Given task 1
Please quote the passage on committal reform word for word, beginning with "The final explanation" and ending after "of 5947 matters[xiii].".
Given task 2
In the passage on committal reform, who must carry out charge advice and certification?

>> start Provided passage

The final explanation to be considered in this post is the underutilisation of committal proceedings and the effect of these proceedings slowing down the process. It has become less and less common for defence practitioners to cross-examine witnesses prior to committal with a majority of committals occurring on paper or being waived altogether. The defence successfully applied to cross-examine witnesses under sections 91 and 93 of the Criminal Procedure Act 1986 (NSW) in only six percent of matters. Most committal proceedings were conducted on the papers or waived. Statistics show that committal hearings involving cross examination of a witness only occurred in 365 of 5947 matters[xiii].

Proposed changes

Having considered the flaws in our current system, and the causes of such flaws, it is now time to review the changes proposed by the LRC. It should be noted that the changes only apply to strictly indictable matters or indictable matters where an election has been made by one of the parties.

Stage one – Early disclosure of the evidence and early charge advice

Under the new blueprint, the ODPP, and the defence, will receive a preliminary brief of evidence on the first mention date, or alternatively after the ODPP has assessed the charges. The brief must contain the evidence that supports and forms the basis of the prosecution case and affects the strength of that case. The LRC report states that:

“The NSWPF must supply the ODPP, and the ODPP must supply the defendant, with an initial brief of evidence containing the key available evidence to support early determination of the charge and defence assessment of the case. This will not be to the same level of detail as needed for a trial.”[xiv]

The police must seek advice from the ODPP after an accused has been charged. In most matters, the prosecution will seek an adjournment for this purpose. The ODPP will consider the charge(s) in light of the evidence and will have the capacity to confirm, amend or withdraw the charge proposed by the police. Alternately, they can request further evidence from the officer in charge. Charge advice and certification must be conducted by a Crown prosecutor, Trial Advocate or senior graded lawyer.

The model allows up to six months for this to occur but the report prefaces this by saying that it would be a rare case for this process to take six months. The obvious concern for the defence is that an accused could be left in limbo pending the determination of the charge. This concern is heightened in cases where an accused person is in in custody.

>> end Provided passage
>> start Provided data

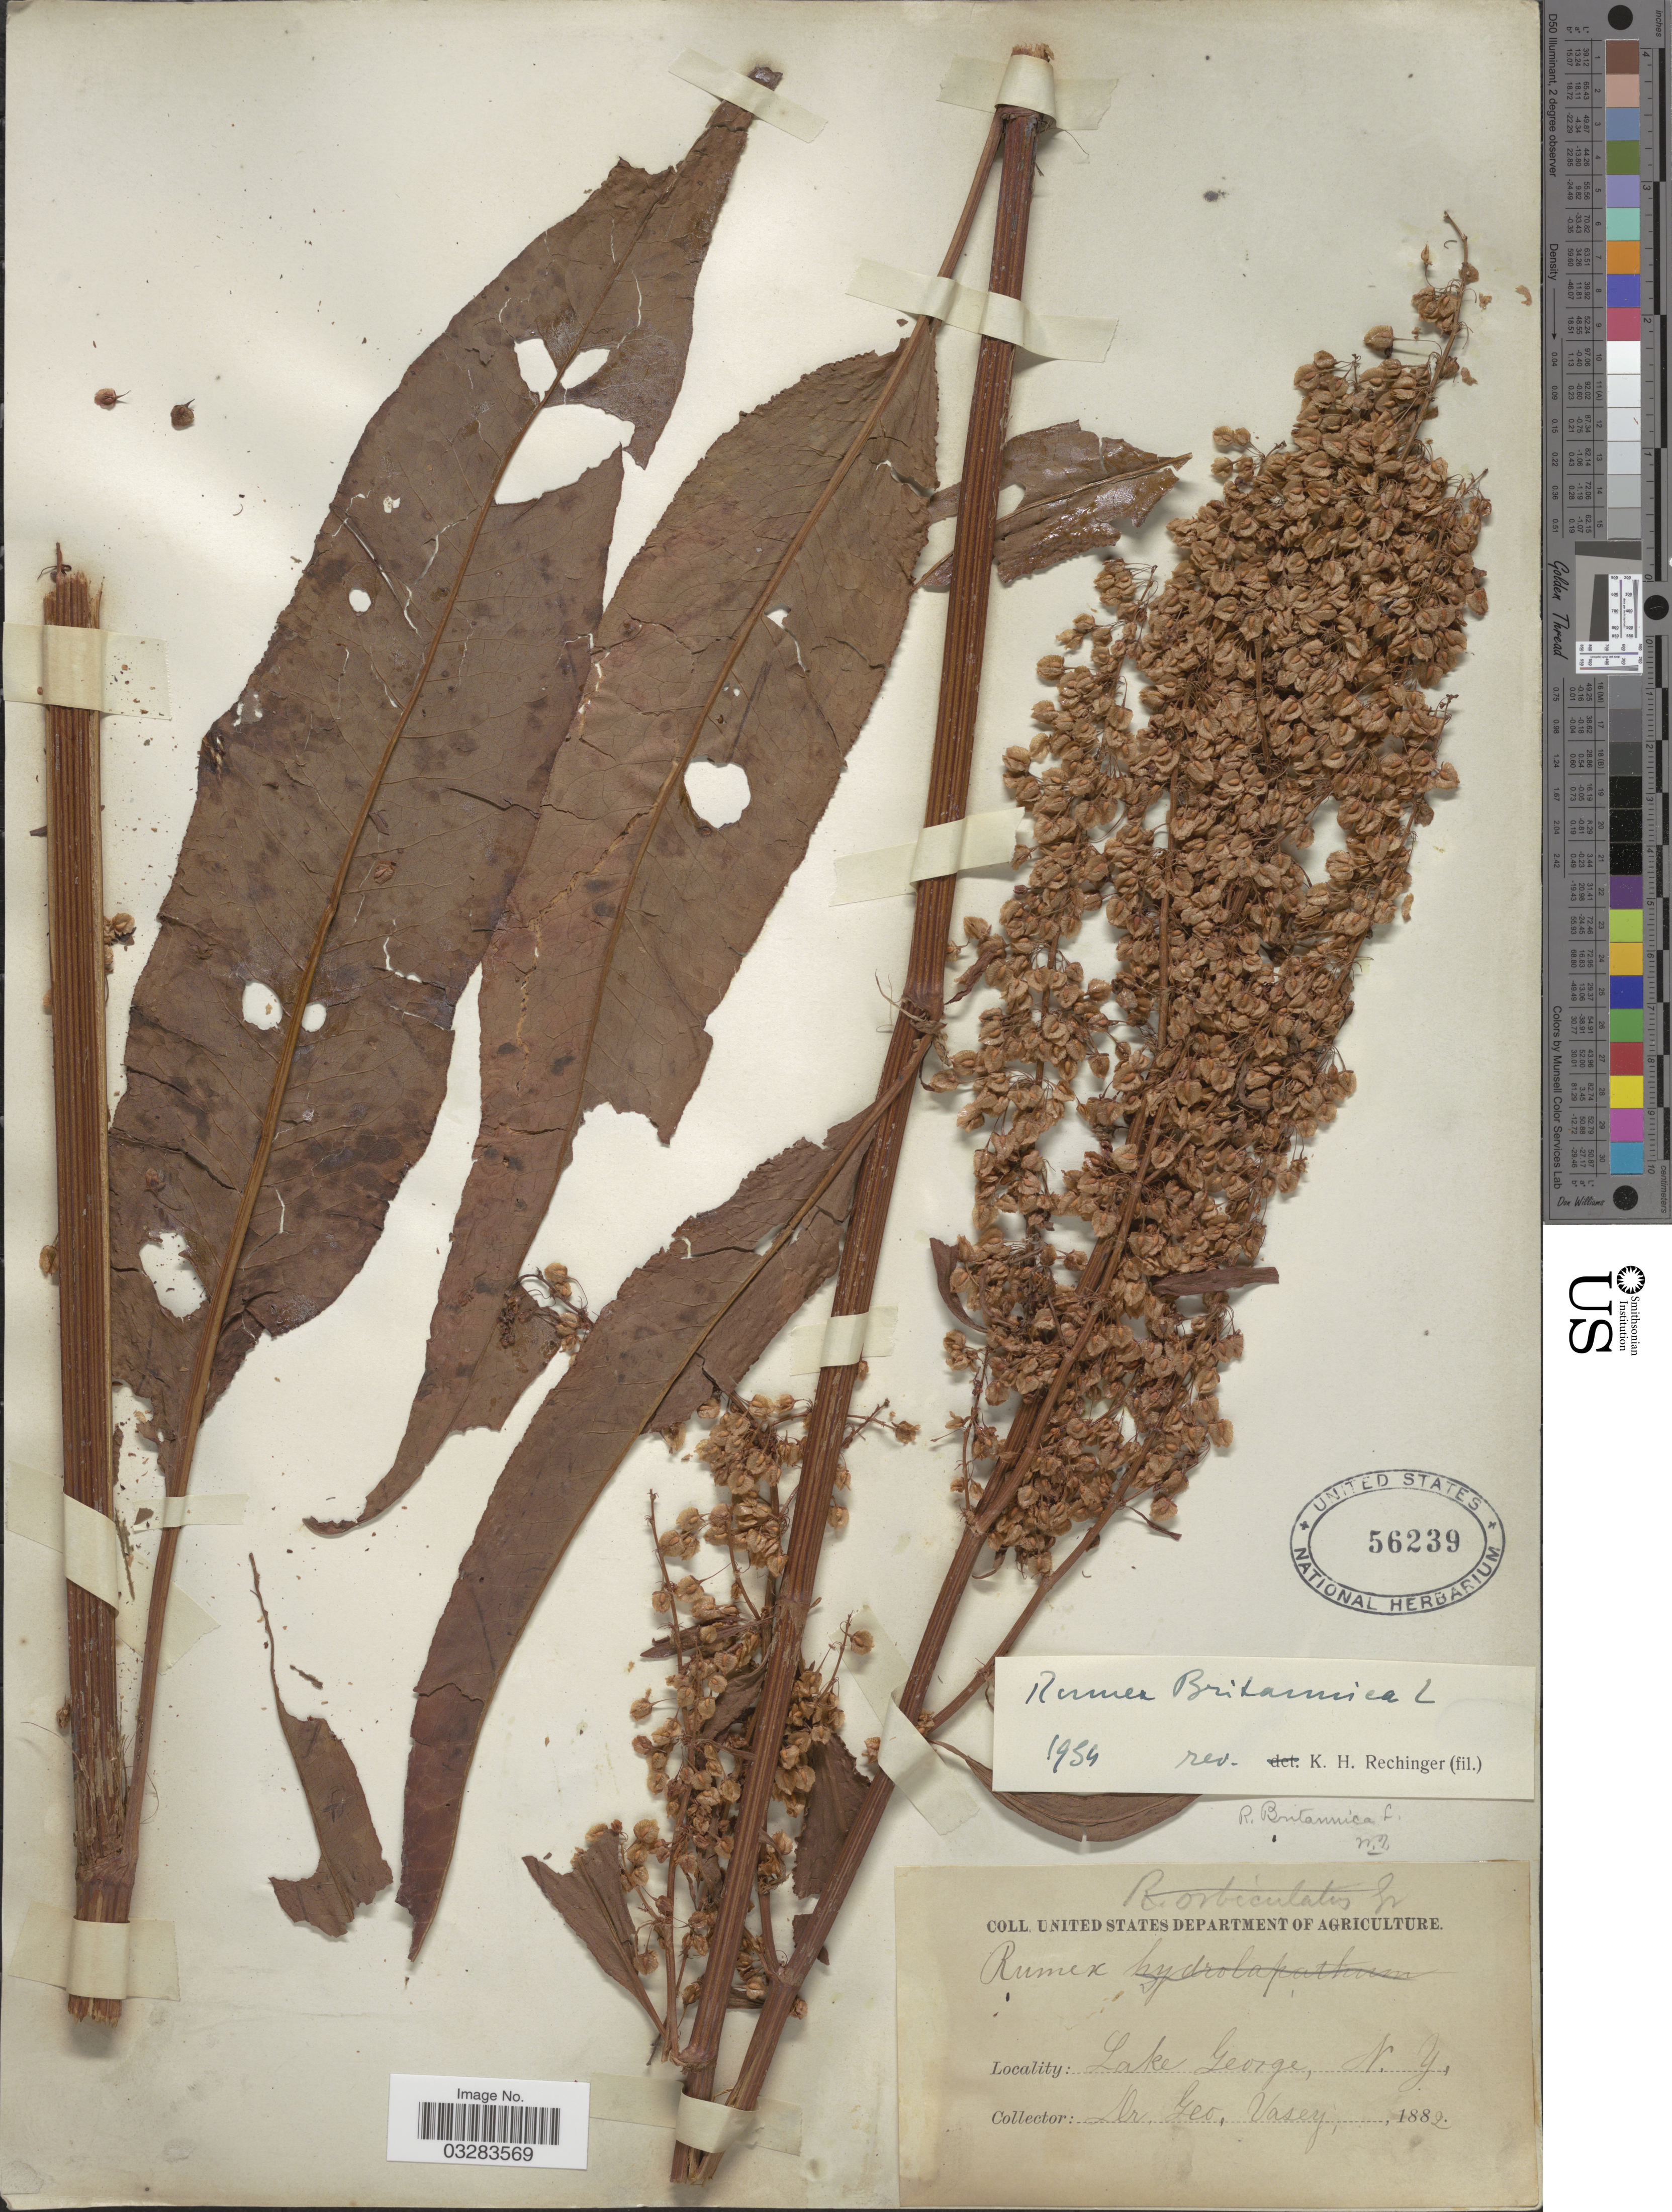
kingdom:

>> end Provided data

Answer 1
The final explanation to be considered in this post is the underutilisation of committal proceedings and the effect of these proceedings slowing down the process. It has become less and less common for defence practitioners to cross-examine witnesses prior to committal with a majority of committals occurring on paper or being waived altogether. The defence successfully applied to cross-examine witnesses under sections 91 and 93 of the Criminal Procedure Act 1986 (NSW) in only six percent of matters. Most committal proceedings were conducted on the papers or waived. Statistics show that committal hearings involving cross examination of a witness only occurred in 365 of 5947 matters[xiii].

Answer 2
A Crown prosecutor, Trial Advocate or senior graded lawyer.